Background: The Properties of a Map
 
All maps must contain three basic elements to be useful:
  1. Location
  2. Distance calibration and
  3. Direction calibration
Locations should provide two pieces of information. These are the portion of the Earth's surface covered by the map and a means of locating any point within the map area. The first is generally done with an insert image showing the map position relative to some larger feature, Earth, continent, etc. What it is relative to depends on the size of the region covered by the map.
A map must show direction so that one can use it to orient oneself with a compass, measured relative to geographic north. Unfortunately, a compass points to magnetic north not true north. This point is defined by the Earth's magnetic field. Magnetic declination is the difference between the two norths and should be indicated on a map. It varies with position on Earth (both in direction, e.g., east or west, and magnitude). It also varies with time.

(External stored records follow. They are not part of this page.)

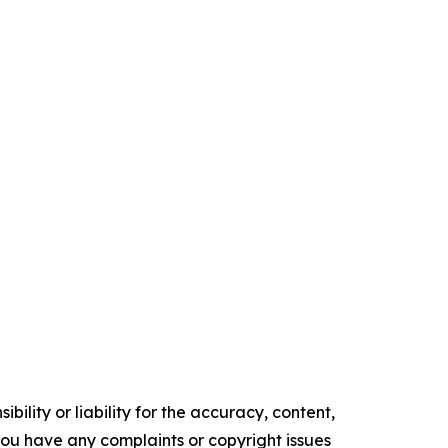
ility or liability for the accuracy, content,
f you have any complaints or copyright issues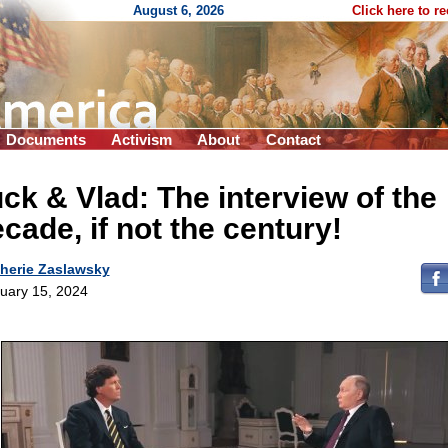
August 6, 2026
Click here to r
Documents
Activism
About
Contact
ck & Vlad: The interview of the
cade, if not the century!
herie Zaslawsky
uary 15, 2024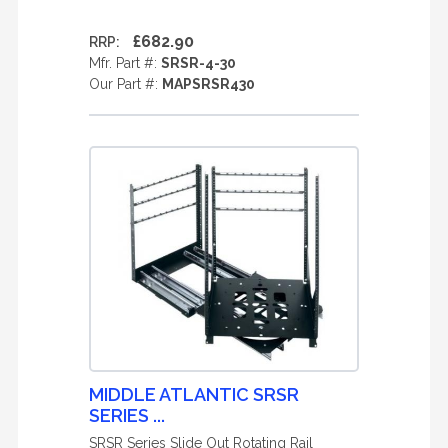
£682.90
RRP:
Mfr. Part #:
SRSR-4-30
Our Part #:
MAPSRSR430
MIDDLE ATLANTIC SRSR
SERIES ...
SRSR Series Slide Out Rotating Rail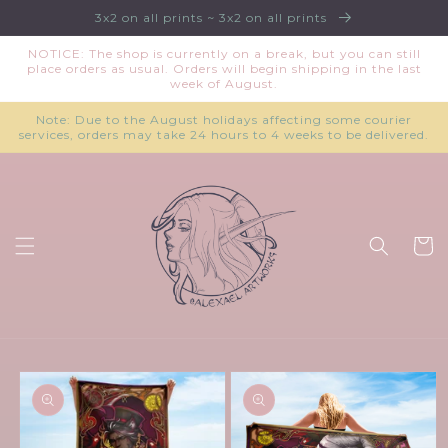
Skip to
3x2 on all prints ~ 3x2 on all prints
content
NOTICE: The shop is currently on a break, but you can still
place orders as usual. Orders will begin shipping in the last
week of August.
Note: Due to the August holidays affecting some courier
services, orders may take 24 hours to 4 weeks to be delivered.
Cart
Skip to
product
information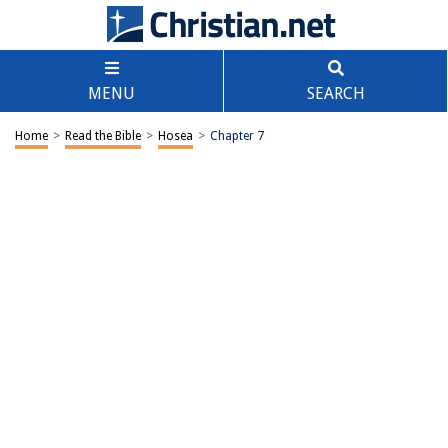
MENU
SEARCH
Home
>
Read the Bible
>
Hosea
>
Chapter 7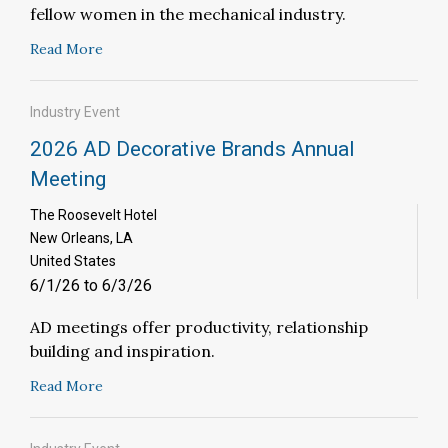
fellow women in the mechanical industry.
Read More
Industry Event
2026 AD Decorative Brands Annual
Meeting
The Roosevelt Hotel
New Orleans, LA
United States
6/1/26 to 6/3/26
AD meetings offer productivity, relationship
building and inspiration.
Read More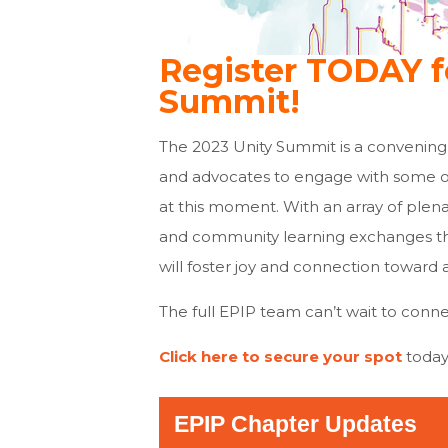
Register TODAY f
Summit!
The 2023 Unity Summit is a convening
and advocates to engage with some of
at this moment. With an array of plena
and community learning exchanges tha
will foster joy and connection toward 
The full EPIP team can’t wait to conne
Click here to secure your spot
today
EPIP Chapter Updates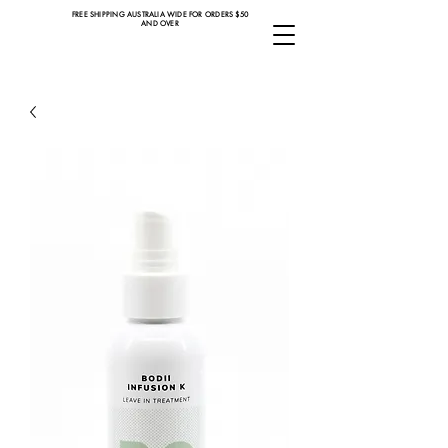
FREE SHIPPING AUSTRALIA WIDE FOR ORDERS $50
AND OVER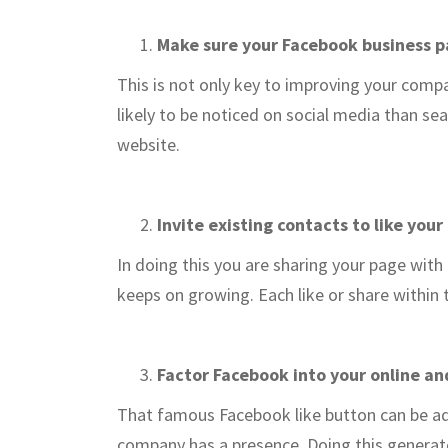
Make sure your Facebook business pag
This is not only key to improving your com
likely to be noticed on social media than se
website.
Invite existing contacts to like your
In doing this you are sharing your page with
keeps on growing. Each like or share within 
Factor Facebook into your online an
That famous Facebook like button can be add
company has a presence. Doing this generat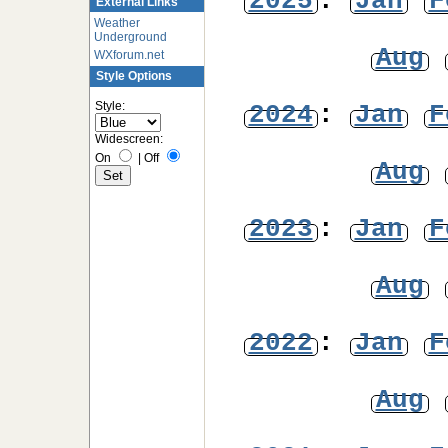
2025
:
Jan
F
External Links
Weather
Underground
Aug
WXforum.net
Style Options
Style:
2024
:
Jan
F
Widescreen:
On
|
Off
Aug
2023
:
Jan
F
Aug
2022
:
Jan
F
Aug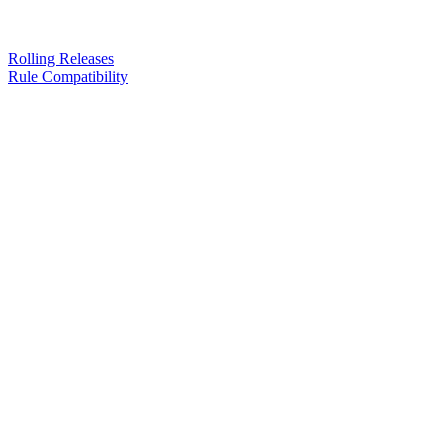
Rolling Releases
Rule Compatibility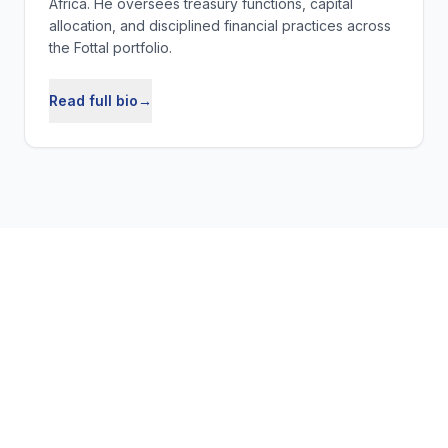
Africa. He oversees treasury functions, capital
allocation, and disciplined financial practices across
the Fottal portfolio.
Read full bio
→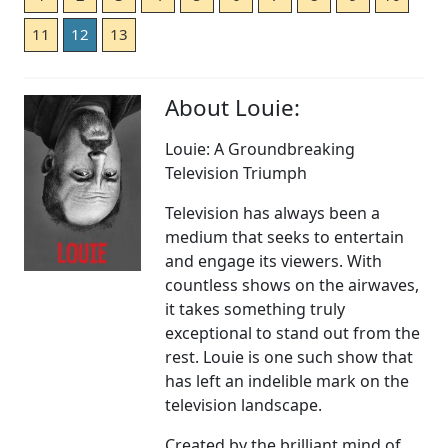
11
12
13
About Louie:
Louie: A Groundbreaking
Television Triumph
Television has always been a
medium that seeks to entertain
and engage its viewers. With
countless shows on the airwaves,
it takes something truly
exceptional to stand out from the
rest. Louie is one such show that
has left an indelible mark on the
television landscape.
Created by the brilliant mind of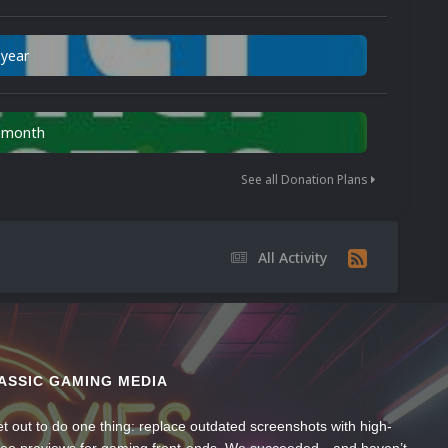
 year
n month
See all Donation Plans
All Activity
ASSIC GAMING MEDIA
t out to do one thing: replace outdated screenshots with high-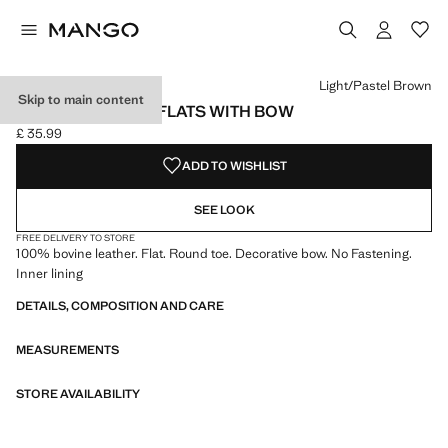
Select a colour
Colour Black
Colour Light/Pastel Brown selected
Light/Pastel Brown
Skip to main content
LEATHER BALLET FLATS WITH BOW
£ 35.99
Current price [£ 35.99 ]
ADD TO WISHLIST
SEE LOOK
FREE DELIVERY TO STORE
100% bovine leather. Flat. Round toe. Decorative bow. No Fastening.
Inner lining
DETAILS, COMPOSITION AND CARE
MEASUREMENTS
STORE AVAILABILITY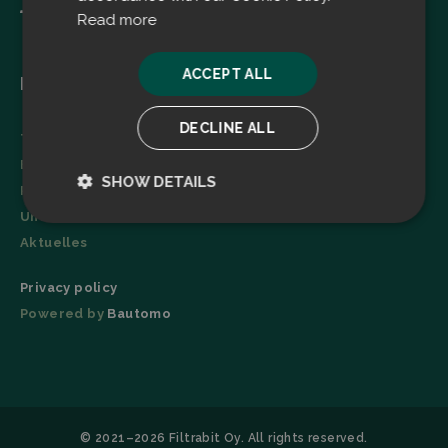
Read more
ACCEPT ALL
Menu
DECLINE ALL
Technologie
Broschüre
SHOW DETAILS
Referenzen
Unternehmen
Strictly
Performance
necessary
Aktuelles
Privacy policy
Powered by
Bautomo
Targeting
Functionality
© 2021–2026 Filtrabit Oy. All rights reserved.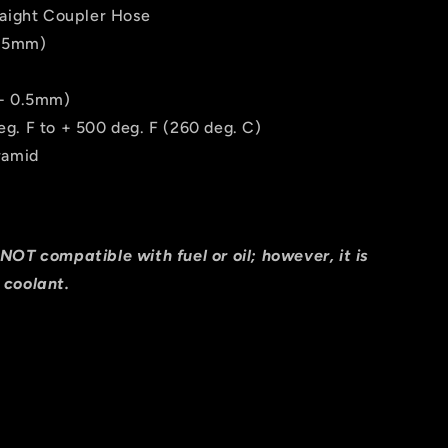
raight Coupler Hose
165mm)
/- 0.5mm)
g. F to + 500 deg. F (260 deg. C)
ramid
NOT compatible with fuel or oil; however, it is
 coolant.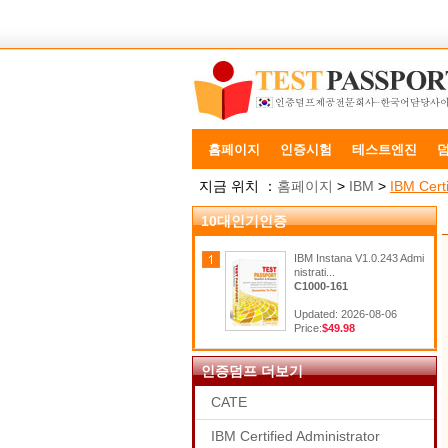
홈페이지
인증시험
테스트엔진
지금 위치 ：
홈페이지
>
IBM
>
IBM Certi
10대인기인증
IBM Instana V1.0.243 Admi
nistrati...
C1000-161
Updated: 2026-08-06
Price:
$49.98
인증덤프 더보기
CATE
IBM Certified Administrator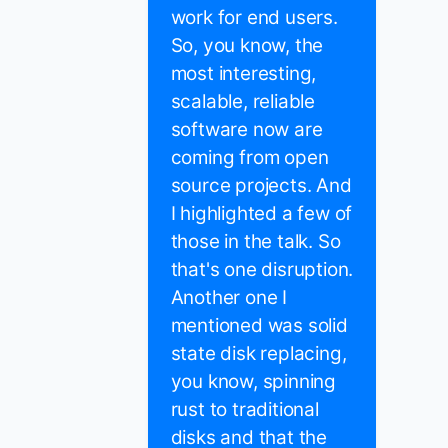
work for end users.
So, you know, the
most interesting,
scalable, reliable
software now are
coming from open
source projects. And
I highlighted a few of
those in the talk. So
that's one disruption.
Another one I
mentioned was solid
state disk replacing,
you know, spinning
rust to traditional
disks and that the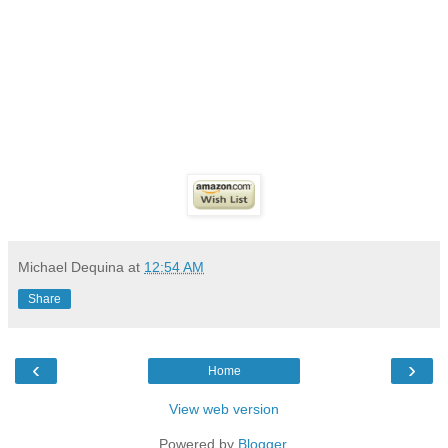
Michael Dequina
at
12:54 AM
Share
‹
›
Home
View web version
Powered by
Blogger
.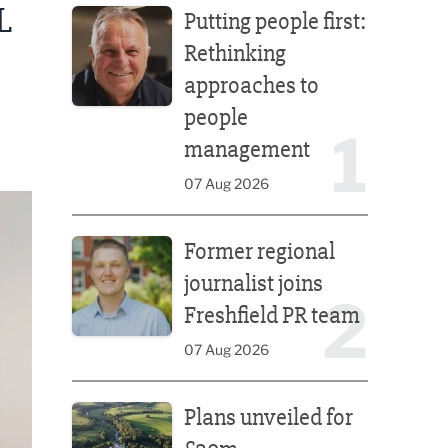
L
Putting people first:
Rethinking
approaches to
people
1
management
07 Aug 2026
Former regional journalist joins Freshfield PR team
Former regional
journalist joins
2
Freshfield PR team
07 Aug 2026
Plans unveiled for £30m transformation of country
Plans unveiled for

Distance indicates how large an area of the Earth's surface a map covers, done by using a scale. Three different types of scales are used. Verbal scale is described by words, e.g., one inch equals a mile. It is convenient but lacks precision. A graphical or bar scale uses a bar to denote a certain distance on the ground. It is more accurate. The bar can be divided into fractions of measurement units. The most accurate type of scale representation is a proportional scale. Indicated by a ratio or proportion, e.g., 1:10,000. This scale indicates that one unit on the map equals 10,000 units on the ground. This works very well for metric systems but is somewhat confusing with the English system of measurements. 1:63,360 is one inch to one mile. Sometimes this is simplified to 1:62,500, which is slightly less than an inch to a mile.